Gastrointestinal stromal tumors (GISTs) are mesenchymal neoplasms that generally harbor activating kinase mutations in either KIT or PDGFRA. GISTs respond to front-line treatment with the specific kinase inhibitor imatinib mesylate (IM). However, approximately 15% of adult GISTs lack mutations in these kinases and respond poorly to IM. Activating mutations in the serine-threonine kinase BRAF have been identified in a minority (~7%) of KIT/PDGFRA mutation-negative GISTs, suggesting that somatic mutations in other kinases may be responsible for the onset of a subset of GIST.

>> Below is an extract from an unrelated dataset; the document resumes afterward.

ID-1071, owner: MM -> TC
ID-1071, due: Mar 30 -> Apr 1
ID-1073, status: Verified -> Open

In Aim 1 of this proposal we propose deep exome sequencing of paired constitutional and GIST DNA from four adult patients whose tumors lack KIT/PDGFRA/BRAF mutations in order to identify somatic mutations that may be oncogenic. Although we hypothesize that dominant-active kinase mutations in these tumors are responsible for GIST oncogenesis, exome-wide sequencing will ensure that variants in all genes will be examined. We will also examine other mechanisms for oncogenesis, for example by capturing genes with somatic changes in the tumors in addition to novel germline variants in the patients. Variant analysis will be facilitated by comparisons with the existing SNP database, with the database of variants from the 1,000 Genomes project, and with the growing database of exome sequences available within our institution.

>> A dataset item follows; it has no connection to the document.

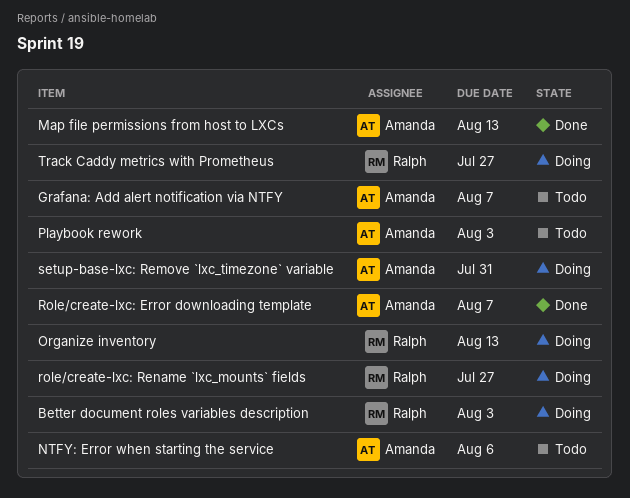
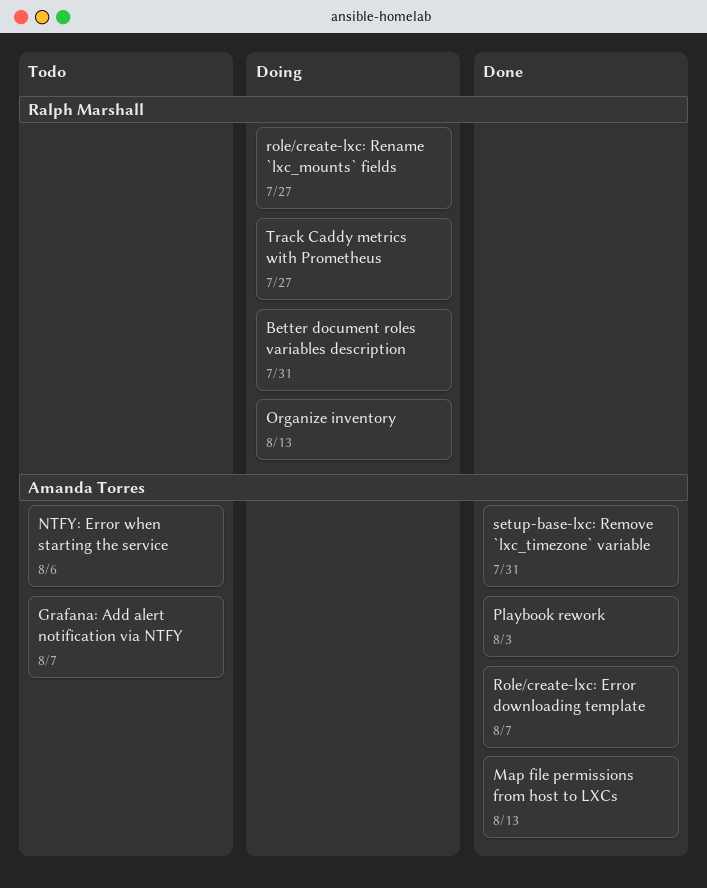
Better document roles variables description, due: Aug 3 -> Jul 31
Playbook rework, status: Todo -> Done
setup-base-lxc: Remove `lxc_timezone` variable, status: Doing -> Done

Genes with confirmed somatic mutations in the exome-wide analysis will be further examined in a candidate gene analysis as described in Aim 2 of this proposal. The goal is to determine the frequency and spectrum of genetic changes in these genes within a larger panel of GIST tumors, using as comparison constitutional DNA from these patients where available as well as a large panel of constitutional DNA from unaffected individuals. The outcome of these analyses will be a set of novel therapeutic targets for the treatment of GIST refractory to standard therapy.